§ EXERCICES PROPOSÉS
• A. Selon l'extrait, en quelle année Françoise David avait-elle présenté son projet de loi sur la laïcité ?
• B. Recopiez tout ce qui va de «Donc, si M.» jusqu'à «2007 et aujourd'hui.» dans l'extrait, en changeant «canaux politiques» en «réseaux politiques».
• C. Poursuivez l'extrait sur le projet de loi n° 62 à partir de l'endroit où il s'interrompt.

§ EXTRAIT FOURNI
Et donc c'est pour ça que je pense que le
projet de loi qu'avait présenté Françoise, Françoise David, en 2013, sur la
laïcité et sur la clarification sur, justement, les questions du port des
signes religieux par les agents de l'État permettait un consensus qui,
aujourd'hui, est atteignable, puisque la CAQ et le PQ, qui ne voulaient rien
savoir de ça, sont prêts à faire des concessions relativement très importantes.
Donc, si M. Couillard doit arriver
aux fins respectables qu'il recherche, c'est-à-dire l'apaisement, l'apaisement
passe aussi par... c'est-à-dire par les moyens politiques qu'on déploie pour
s'assurer qu'il n'y a plus de relais dans la société pour alimenter le discours
de haine, de discrimination, d'islamophobie et le transmettre à travers des
canaux politiques, comme ça a été possible au moins entre 2007 et aujourd'hui.
M. Bélair-Cirino (Marco) :
Je comprends bien. Mais est-ce que le projet de loi n° 62 est mieux que le
statu quo?
M. Khadir : Toute action
dans ce sens est mieux que le statu quo, mais le projet de loi n° 62 est
trop en deçà, trop éloigné des minimaux requis par Bouchard-Taylor, qui ne
concerne pas uniquement le port des signes religieux, il y a bien d'autres
choses dedans. Il y a la proposition d'une charte de laïcité, il y a des propositions
de programmes d'intégration énergiques qui passent par des dispositifs et des programmes
financés pour la lutte à la discrimination.
M. Bélair-Cirino (Marco) :
Oui, ça, je comprends. Mais ça, c'est dans le projet de loi n° 98.
M. Khadir
: Donc,
c'est un petit, petit pas, mais bien...
M. Bélair-Cirino (Marco) :
Mais est-ce que c'est mieux que rien, le 62?
M. Khadir
: Bien,
écoutez, tout est mieux que rien, hein? Dans les négociations, par exemple,
entre l'État et ses employés, toute offre de l'État qui dépasse le zéro est
mieux que rien. Mais est-ce qu'on peut se satisfaire de ça? Après 10 ans,
ça serait un échec social et politique que de se contenter de ça.
M. Bélair-Cirino (Marco) :
Est-ce que c'est une bonne idée de repousser encore une fois le débat sur le projet
de loi n° 62 à l'automne prochain afin de permettre à la ministre de la
Justice, Stéphanie Vallée, de concentrer ses énergies sur le projet de loi
n° 98, là, qui vise justement à faciliter l'intégration des immigrants au marché
du travail ou, selon vous, on retarde encore...

§ DONNÉES RECUEILLIES
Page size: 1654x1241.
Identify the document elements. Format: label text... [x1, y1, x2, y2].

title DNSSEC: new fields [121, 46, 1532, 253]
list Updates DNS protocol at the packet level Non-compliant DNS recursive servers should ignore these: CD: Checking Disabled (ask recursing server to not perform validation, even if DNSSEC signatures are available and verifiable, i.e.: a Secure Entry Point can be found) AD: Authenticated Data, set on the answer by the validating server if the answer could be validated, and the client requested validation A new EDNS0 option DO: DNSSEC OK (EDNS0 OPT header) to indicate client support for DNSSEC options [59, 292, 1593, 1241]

§ CORRIGÉ DES EXERCICES
• A. En 2013.

• B.
Donc, si M. Couillard doit arriver
aux fins respectables qu'il recherche, c'est-à-dire l'apaisement, l'apaisement
passe aussi par... c'est-à-dire par les moyens politiques qu'on déploie pour
s'assurer qu'il n'y a plus de relais dans la société pour alimenter le discours
de haine, de discrimination, d'islamophobie et le transmettre à travers des
réseaux politiques, comme ça a été possible au moins entre 2007 et aujourd'hui.

• C.
M. Khadir
:
Excusez-moi, là, mais je regarde, par exemple, un autre ministre, M. Barrette,
qui mène tambour battant d'immenses réformes dans le... en fait, dans une
partie de la fonction publique et de l'État qui constitue l'essentiel des
services de l'État, puis ça ne l'empêche pas de mener deux, trois réformes
majeures, dont je ne suis pas d'accord pour l'essentiel, mais... Autrement dit,
moi, je considère que l'un ne doit pas attendre nécessairement l'autre. Et,
comme son collègue, bien, nous sommes prêts à l'aider. On peut aller beaucoup
plus rapidement.
Et je signale que, si le gouvernement
montrait un peu de bonne volonté, le travail pourrait être excessivement
facilité et accéléré si le gouvernement fait un pas dans le sens du consensus,
qui est atteignable, qui était encore atteignable jusqu'à il y a deux jours, jusqu'à
la parution de l'avis de M. Taylor qui a renforcé le gouvernement dans son
entêtement. Et je crois que ce n'est pas une bonne chose. Il y a une différence
entre l'avis, je dirais, basé sur les stricts principes intellectuels et de
l'idéal démocratique de Charles Taylor, dont on peut discuter, mais je pense qu'il
faut au moins admettre que c'est dans sa recherche d'idéal démocratique et
conceptuel philosophique qu'il s'est dissocié de son engagement précédent.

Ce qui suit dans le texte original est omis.